(Saved entries)

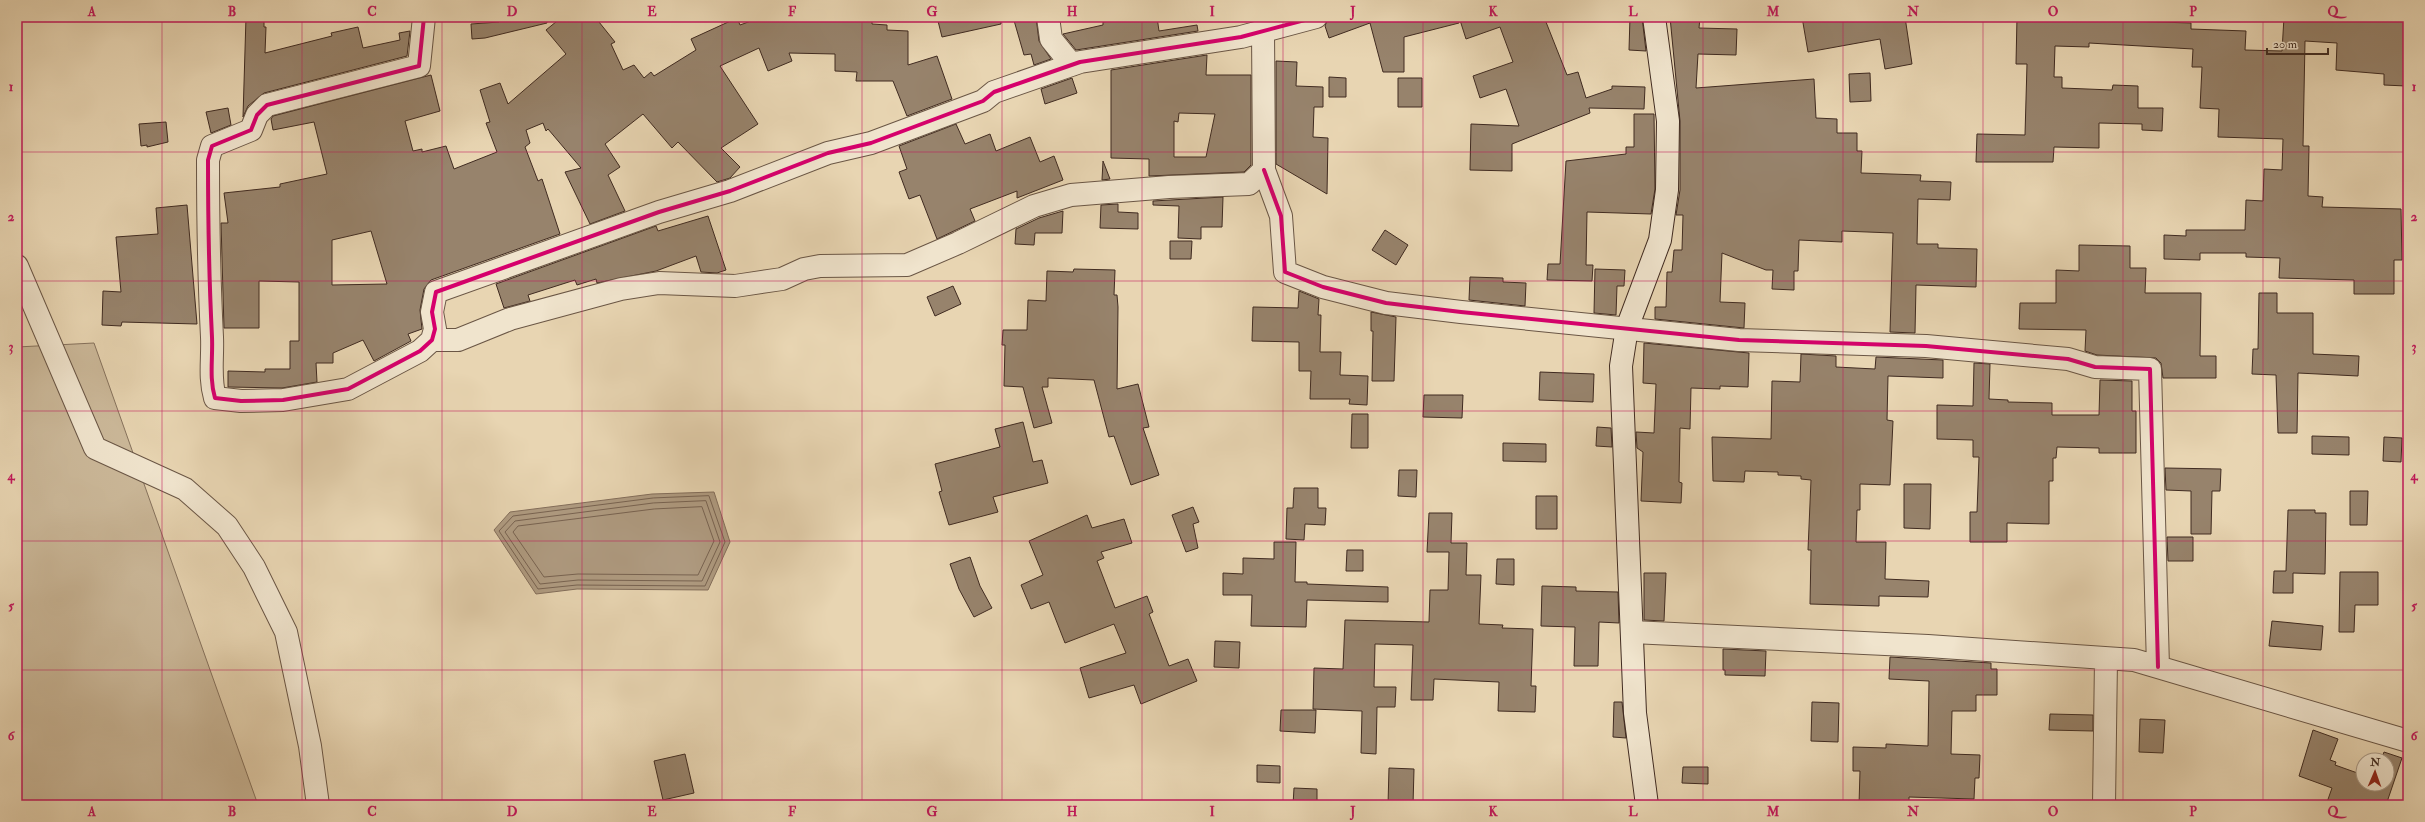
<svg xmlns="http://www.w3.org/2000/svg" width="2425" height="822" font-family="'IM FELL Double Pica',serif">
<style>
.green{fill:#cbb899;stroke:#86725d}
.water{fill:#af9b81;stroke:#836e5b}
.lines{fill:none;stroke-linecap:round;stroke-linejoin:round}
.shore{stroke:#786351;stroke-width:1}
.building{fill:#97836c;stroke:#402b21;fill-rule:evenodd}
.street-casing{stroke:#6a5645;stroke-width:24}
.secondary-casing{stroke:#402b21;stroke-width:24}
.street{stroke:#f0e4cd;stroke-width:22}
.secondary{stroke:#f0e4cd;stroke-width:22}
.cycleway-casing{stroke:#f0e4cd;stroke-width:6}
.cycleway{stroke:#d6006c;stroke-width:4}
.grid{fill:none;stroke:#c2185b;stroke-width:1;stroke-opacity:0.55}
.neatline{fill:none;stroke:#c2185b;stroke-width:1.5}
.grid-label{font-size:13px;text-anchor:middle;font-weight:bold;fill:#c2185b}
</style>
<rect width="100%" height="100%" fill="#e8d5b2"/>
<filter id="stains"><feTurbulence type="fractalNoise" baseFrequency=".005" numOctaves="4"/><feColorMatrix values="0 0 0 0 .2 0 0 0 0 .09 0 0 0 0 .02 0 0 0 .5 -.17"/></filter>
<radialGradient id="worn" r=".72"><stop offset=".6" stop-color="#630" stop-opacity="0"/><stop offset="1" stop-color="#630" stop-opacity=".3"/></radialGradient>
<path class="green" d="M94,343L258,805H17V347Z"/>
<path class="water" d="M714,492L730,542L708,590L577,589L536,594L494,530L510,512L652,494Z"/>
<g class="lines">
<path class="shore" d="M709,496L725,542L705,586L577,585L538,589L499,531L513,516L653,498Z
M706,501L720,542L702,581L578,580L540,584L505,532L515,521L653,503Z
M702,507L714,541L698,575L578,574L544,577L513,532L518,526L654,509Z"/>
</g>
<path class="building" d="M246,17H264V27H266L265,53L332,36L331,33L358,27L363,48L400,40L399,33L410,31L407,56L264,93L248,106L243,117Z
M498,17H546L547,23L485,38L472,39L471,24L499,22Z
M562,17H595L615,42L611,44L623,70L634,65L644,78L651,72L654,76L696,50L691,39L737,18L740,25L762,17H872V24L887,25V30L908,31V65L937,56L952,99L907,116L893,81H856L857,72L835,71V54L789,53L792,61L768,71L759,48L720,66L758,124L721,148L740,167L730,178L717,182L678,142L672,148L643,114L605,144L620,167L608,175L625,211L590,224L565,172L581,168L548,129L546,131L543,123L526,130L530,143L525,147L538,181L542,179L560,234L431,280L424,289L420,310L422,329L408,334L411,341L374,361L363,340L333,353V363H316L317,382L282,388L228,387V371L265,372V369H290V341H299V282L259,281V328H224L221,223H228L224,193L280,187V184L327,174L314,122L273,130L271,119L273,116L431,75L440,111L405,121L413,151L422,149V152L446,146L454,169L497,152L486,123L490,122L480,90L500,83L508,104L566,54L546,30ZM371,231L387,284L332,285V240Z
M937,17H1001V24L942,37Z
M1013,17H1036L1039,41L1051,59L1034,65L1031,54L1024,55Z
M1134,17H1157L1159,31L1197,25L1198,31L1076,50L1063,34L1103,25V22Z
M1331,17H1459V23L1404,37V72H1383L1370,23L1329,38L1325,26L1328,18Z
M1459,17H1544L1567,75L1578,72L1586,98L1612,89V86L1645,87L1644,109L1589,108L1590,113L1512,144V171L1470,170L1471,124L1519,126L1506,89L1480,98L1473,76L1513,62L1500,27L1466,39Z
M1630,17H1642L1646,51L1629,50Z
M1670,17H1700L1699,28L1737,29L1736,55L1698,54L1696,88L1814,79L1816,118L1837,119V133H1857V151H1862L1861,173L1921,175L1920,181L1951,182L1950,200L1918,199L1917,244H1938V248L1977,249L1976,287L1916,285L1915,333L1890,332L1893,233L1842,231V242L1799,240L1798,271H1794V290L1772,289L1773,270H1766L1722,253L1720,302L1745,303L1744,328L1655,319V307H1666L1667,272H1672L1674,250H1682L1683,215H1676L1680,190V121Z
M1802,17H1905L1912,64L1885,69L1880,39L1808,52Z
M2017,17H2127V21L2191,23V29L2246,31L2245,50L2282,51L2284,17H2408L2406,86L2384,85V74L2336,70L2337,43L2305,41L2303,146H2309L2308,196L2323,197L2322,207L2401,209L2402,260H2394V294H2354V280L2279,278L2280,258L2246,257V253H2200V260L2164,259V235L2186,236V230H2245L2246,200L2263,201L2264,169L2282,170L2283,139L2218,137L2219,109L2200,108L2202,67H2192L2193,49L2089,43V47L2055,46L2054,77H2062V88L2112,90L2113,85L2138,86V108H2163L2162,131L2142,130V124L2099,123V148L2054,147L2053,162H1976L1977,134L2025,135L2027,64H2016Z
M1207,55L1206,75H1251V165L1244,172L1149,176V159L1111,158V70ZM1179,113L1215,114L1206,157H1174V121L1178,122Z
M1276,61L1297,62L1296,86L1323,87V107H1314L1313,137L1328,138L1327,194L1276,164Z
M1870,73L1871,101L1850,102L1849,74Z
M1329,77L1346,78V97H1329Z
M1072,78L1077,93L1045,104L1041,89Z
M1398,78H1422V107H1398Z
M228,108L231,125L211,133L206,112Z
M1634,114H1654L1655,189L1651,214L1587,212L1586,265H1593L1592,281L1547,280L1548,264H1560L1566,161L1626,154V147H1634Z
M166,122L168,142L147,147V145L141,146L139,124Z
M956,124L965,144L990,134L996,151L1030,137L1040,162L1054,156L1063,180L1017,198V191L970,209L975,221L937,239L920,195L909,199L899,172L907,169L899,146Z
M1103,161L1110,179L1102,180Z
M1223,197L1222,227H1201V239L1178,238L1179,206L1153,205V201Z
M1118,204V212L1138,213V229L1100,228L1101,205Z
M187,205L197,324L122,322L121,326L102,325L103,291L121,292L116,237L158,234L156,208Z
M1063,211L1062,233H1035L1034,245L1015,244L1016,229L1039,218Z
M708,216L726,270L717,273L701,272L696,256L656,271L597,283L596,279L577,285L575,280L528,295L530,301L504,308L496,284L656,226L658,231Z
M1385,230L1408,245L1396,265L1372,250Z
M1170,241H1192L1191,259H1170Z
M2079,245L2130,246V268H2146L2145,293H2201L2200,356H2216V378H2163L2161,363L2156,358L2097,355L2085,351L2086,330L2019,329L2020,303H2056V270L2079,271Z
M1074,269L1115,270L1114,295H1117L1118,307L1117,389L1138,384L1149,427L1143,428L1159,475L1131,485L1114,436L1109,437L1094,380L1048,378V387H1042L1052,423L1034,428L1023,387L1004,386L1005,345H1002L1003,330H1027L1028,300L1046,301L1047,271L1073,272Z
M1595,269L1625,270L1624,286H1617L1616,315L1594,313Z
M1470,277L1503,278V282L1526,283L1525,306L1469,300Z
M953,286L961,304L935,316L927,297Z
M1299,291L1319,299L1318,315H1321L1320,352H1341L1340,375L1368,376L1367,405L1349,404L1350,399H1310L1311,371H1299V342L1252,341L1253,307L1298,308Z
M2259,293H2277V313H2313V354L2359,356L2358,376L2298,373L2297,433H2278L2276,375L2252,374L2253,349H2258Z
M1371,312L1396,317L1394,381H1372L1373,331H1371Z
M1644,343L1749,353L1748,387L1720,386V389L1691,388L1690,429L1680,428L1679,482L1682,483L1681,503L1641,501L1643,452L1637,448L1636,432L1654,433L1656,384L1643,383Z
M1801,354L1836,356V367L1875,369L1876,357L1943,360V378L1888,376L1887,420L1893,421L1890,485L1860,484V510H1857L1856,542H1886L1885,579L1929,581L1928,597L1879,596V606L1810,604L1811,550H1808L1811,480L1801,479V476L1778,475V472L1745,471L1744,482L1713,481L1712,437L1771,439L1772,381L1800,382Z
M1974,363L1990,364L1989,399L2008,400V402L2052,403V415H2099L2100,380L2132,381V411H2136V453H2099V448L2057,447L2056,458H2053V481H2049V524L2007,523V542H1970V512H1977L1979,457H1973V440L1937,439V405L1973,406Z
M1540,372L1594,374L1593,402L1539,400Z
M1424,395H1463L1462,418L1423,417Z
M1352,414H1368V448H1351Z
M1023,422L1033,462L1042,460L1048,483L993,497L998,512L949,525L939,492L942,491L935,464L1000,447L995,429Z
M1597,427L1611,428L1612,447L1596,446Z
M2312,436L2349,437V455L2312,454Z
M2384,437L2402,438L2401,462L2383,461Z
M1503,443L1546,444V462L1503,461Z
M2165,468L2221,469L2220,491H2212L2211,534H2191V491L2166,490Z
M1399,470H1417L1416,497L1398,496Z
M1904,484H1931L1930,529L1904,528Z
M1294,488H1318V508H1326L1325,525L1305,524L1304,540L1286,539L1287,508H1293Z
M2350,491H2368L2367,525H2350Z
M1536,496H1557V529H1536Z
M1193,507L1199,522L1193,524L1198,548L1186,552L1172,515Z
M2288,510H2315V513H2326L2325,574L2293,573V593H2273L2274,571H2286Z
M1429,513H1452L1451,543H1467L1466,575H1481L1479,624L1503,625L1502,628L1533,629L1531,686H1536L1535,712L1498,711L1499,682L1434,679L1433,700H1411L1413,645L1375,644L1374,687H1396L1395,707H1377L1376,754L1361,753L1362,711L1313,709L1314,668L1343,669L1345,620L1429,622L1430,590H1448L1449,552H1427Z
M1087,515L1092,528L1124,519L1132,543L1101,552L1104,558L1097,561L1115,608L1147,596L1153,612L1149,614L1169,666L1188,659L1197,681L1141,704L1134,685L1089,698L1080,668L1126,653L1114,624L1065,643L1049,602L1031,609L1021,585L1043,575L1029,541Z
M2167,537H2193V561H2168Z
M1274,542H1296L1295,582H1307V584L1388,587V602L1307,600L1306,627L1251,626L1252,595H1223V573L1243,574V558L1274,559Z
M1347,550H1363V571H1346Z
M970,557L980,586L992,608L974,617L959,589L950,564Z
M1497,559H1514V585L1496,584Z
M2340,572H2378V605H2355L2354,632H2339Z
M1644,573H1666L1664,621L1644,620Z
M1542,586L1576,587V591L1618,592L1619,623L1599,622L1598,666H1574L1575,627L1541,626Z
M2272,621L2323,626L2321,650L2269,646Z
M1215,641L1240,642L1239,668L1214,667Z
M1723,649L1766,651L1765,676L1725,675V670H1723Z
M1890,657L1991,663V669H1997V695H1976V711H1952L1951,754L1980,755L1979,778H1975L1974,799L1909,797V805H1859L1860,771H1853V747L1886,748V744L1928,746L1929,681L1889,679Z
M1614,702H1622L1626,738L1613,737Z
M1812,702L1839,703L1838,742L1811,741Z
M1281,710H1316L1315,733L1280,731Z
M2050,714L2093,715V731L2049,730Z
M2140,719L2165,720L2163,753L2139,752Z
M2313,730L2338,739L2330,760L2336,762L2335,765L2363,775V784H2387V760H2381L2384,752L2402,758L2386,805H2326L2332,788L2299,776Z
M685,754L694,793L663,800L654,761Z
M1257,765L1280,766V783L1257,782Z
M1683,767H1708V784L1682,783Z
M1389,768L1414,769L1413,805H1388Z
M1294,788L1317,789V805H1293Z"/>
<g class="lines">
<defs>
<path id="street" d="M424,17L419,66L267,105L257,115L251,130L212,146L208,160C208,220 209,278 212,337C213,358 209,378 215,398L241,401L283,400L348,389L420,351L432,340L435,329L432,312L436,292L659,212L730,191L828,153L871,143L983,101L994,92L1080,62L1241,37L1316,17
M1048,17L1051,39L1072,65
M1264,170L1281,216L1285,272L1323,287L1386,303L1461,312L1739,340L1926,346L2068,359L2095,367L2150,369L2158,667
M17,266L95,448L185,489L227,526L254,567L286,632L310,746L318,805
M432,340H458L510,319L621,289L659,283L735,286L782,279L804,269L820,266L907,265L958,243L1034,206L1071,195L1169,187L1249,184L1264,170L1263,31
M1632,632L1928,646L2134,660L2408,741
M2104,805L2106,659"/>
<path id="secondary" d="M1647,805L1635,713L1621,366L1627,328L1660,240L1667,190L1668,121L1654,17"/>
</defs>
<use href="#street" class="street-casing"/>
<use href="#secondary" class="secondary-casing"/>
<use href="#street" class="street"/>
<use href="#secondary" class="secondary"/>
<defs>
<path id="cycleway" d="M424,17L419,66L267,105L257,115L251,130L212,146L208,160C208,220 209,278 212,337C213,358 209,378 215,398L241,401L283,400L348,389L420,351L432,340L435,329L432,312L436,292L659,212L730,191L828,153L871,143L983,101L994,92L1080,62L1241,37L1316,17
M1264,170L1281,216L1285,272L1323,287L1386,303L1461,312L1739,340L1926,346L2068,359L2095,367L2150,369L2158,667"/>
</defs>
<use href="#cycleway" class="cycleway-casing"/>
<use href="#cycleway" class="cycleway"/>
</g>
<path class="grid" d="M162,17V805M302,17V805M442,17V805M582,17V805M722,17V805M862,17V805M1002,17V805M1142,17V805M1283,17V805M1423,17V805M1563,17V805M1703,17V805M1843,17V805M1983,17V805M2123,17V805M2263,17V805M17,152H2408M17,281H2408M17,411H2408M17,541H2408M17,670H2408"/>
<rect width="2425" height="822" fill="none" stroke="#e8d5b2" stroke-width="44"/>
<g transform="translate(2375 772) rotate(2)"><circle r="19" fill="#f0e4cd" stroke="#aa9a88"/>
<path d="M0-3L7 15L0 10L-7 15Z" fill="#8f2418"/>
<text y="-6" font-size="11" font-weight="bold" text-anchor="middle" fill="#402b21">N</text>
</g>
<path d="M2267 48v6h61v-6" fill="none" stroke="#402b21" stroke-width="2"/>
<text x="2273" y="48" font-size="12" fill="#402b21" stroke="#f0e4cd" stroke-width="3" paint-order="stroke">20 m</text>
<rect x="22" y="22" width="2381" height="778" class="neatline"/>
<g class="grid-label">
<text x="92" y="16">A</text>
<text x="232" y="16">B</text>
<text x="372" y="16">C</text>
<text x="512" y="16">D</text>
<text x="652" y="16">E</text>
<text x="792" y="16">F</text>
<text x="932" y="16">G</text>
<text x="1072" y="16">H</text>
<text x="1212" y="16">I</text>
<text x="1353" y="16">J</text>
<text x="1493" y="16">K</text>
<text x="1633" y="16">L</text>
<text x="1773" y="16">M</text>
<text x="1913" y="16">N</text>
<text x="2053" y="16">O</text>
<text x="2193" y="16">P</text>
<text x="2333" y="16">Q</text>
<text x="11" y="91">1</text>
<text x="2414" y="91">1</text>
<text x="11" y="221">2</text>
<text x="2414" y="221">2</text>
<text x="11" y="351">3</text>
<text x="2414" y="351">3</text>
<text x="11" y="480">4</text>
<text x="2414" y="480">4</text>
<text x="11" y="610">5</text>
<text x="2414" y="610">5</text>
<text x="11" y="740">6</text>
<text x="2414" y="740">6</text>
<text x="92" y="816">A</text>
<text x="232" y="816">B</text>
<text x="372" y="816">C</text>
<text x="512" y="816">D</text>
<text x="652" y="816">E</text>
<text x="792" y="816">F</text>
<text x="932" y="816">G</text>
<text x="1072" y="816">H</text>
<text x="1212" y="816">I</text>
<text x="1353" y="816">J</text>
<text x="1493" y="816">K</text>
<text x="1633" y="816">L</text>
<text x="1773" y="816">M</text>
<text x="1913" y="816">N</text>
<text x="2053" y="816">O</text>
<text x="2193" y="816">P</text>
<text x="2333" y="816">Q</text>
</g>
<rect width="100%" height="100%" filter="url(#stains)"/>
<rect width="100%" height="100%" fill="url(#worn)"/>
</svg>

TASK TO COMPLETE: List all lines above in which the string "casing" appears.

TASK RESULT:
.street-casing{stroke:#6a5645;stroke-width:24}
.secondary-casing{stroke:#402b21;stroke-width:24}
.cycleway-casing{stroke:#f0e4cd;stroke-width:6}
<use href="#street" class="street-casing"/>
<use href="#secondary" class="secondary-casing"/>
<use href="#cycleway" class="cycleway-casing"/>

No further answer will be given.